§ What to work on
Rename "country" to "nation" everywhere in the listing below, and give the lines again with everything else unchanged. Omit the pictures.

(Extracted records)
%%

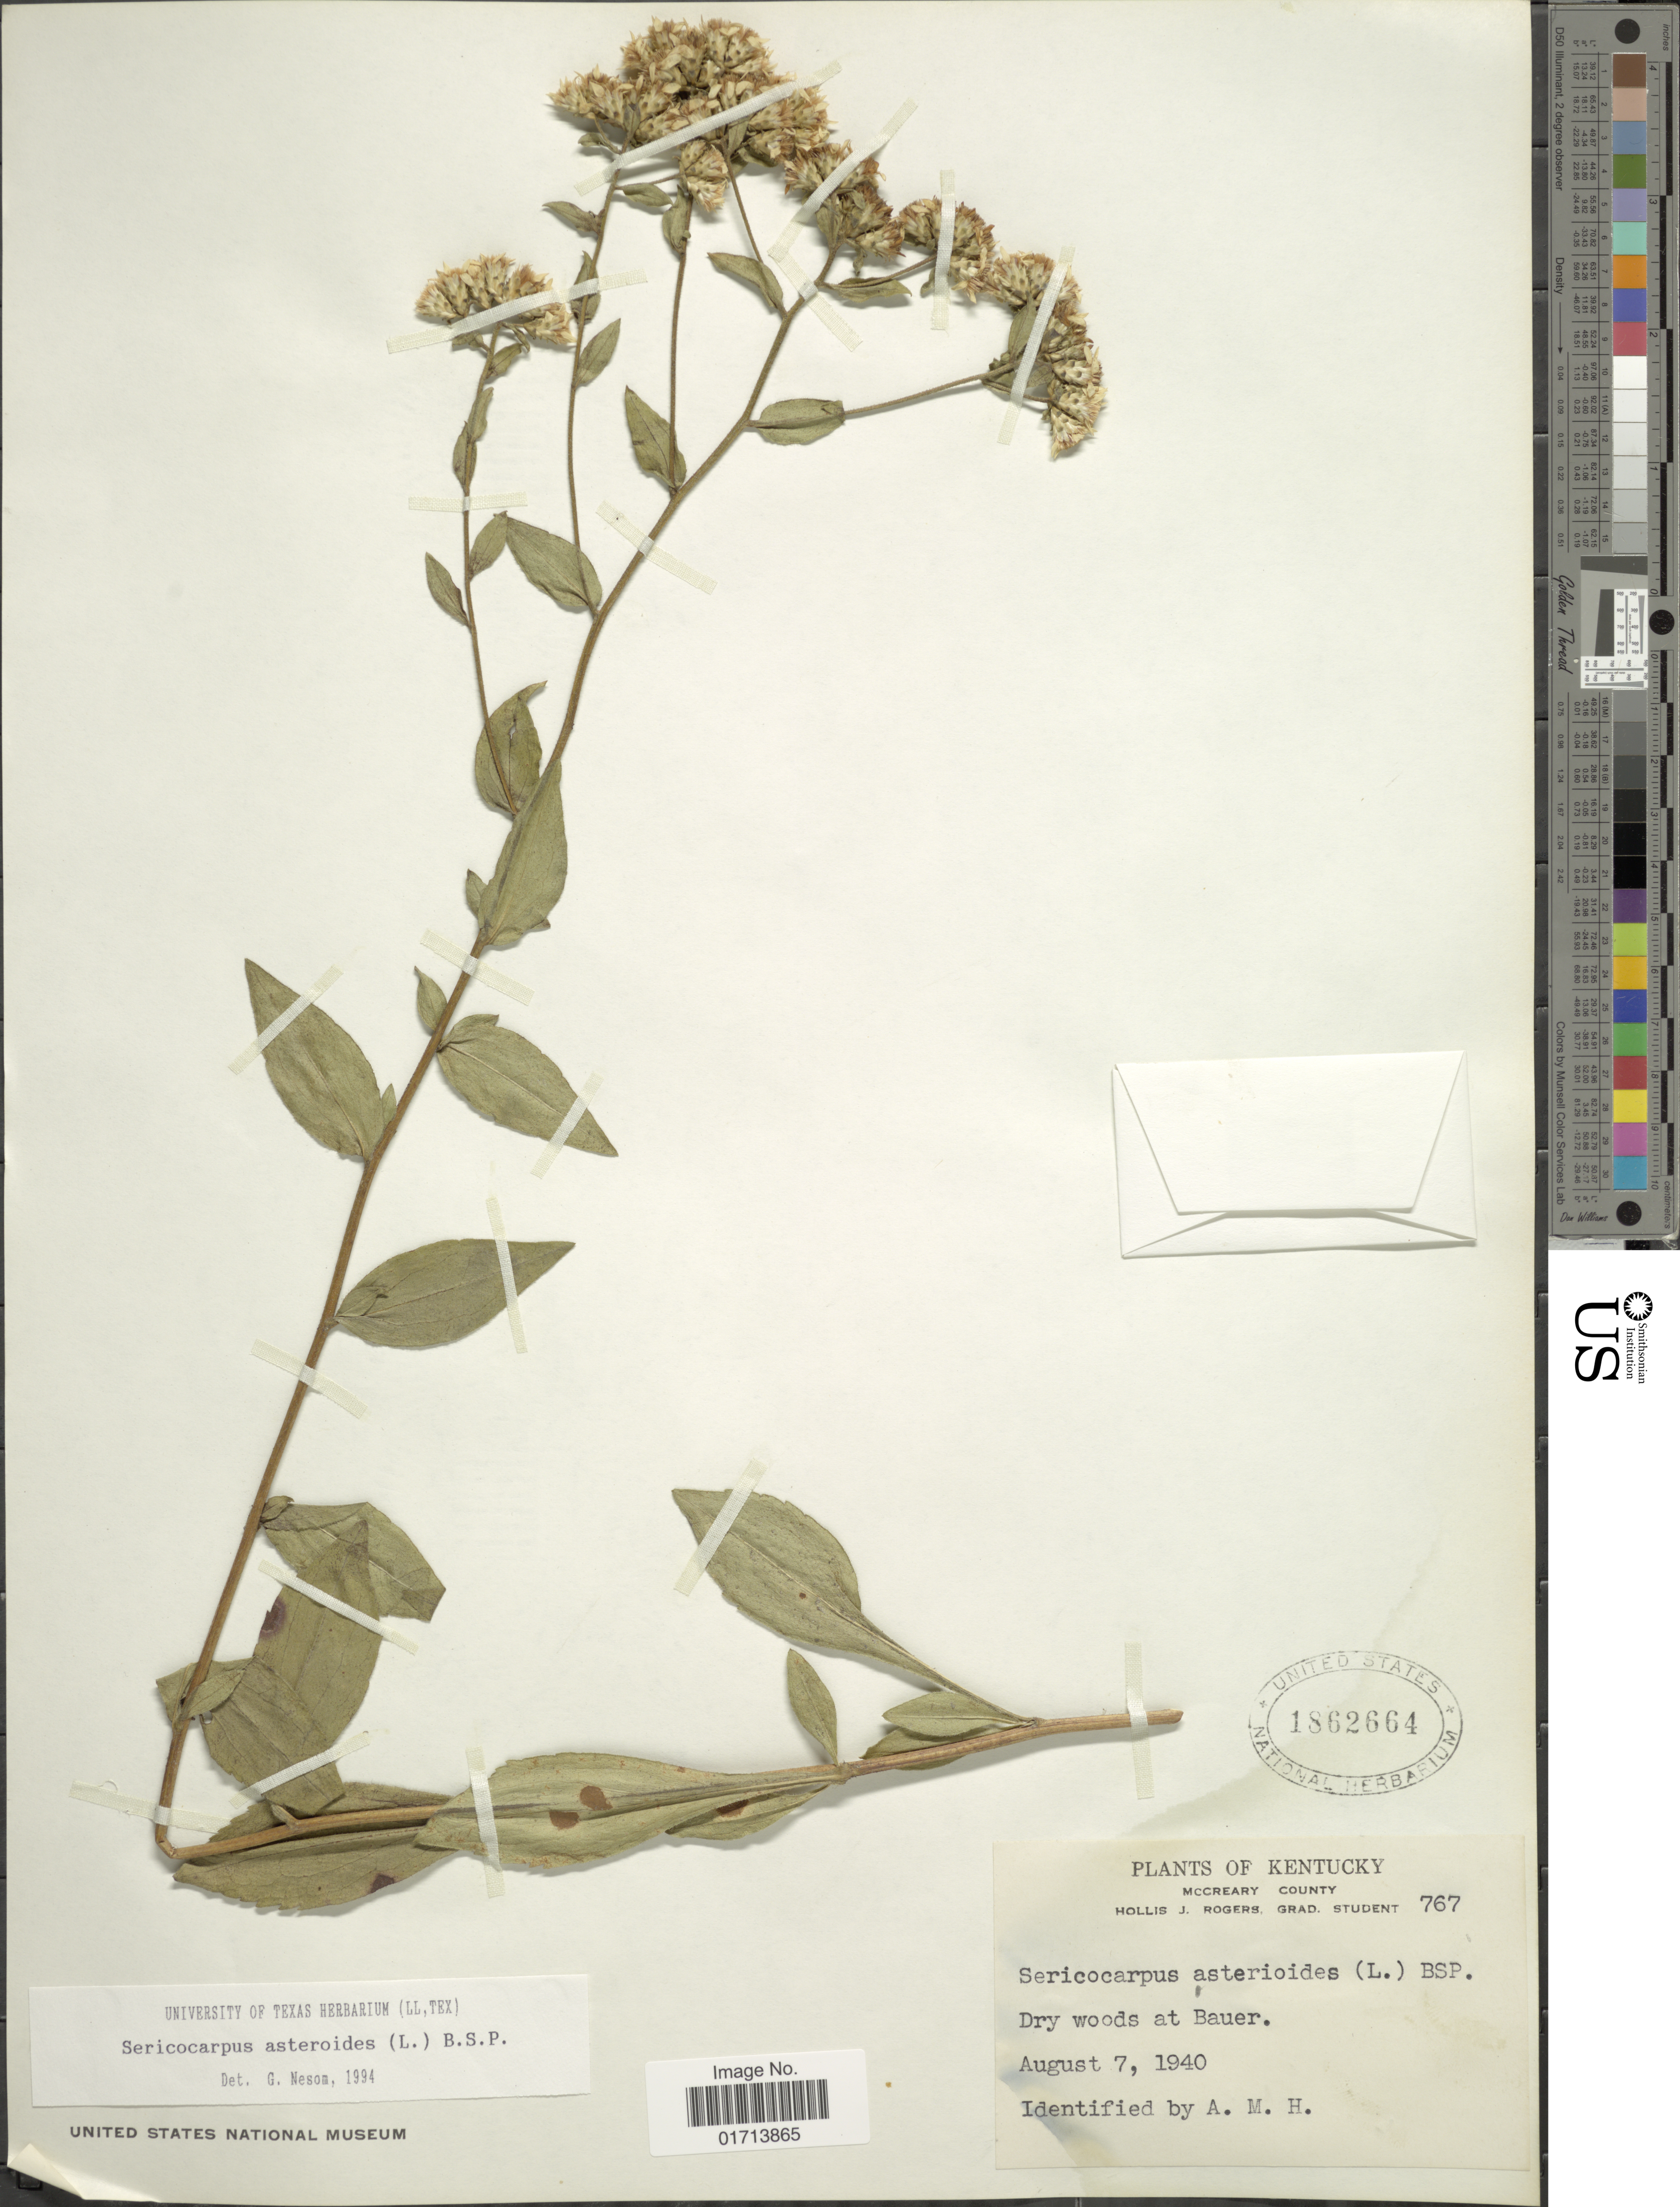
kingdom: Plantae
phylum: Tracheophyta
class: Magnoliopsida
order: Asterales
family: Asteraceae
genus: Sericocarpus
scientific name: Sericocarpus asteroides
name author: (L.) Britton, Stearns & Poggenb.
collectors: H. J. Rogers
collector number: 767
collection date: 1940-08-07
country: United States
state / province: Kentucky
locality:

%%

§ Complete answer
kingdom: Plantae
phylum: Tracheophyta
class: Magnoliopsida
order: Asterales
family: Asteraceae
genus: Sericocarpus
scientific name: Sericocarpus asteroides
name author: (L.) Britton, Stearns & Poggenb.
collectors: H. J. Rogers
collector number: 767
collection date: 1940-08-07
nation: United States
state / province: Kentucky
locality:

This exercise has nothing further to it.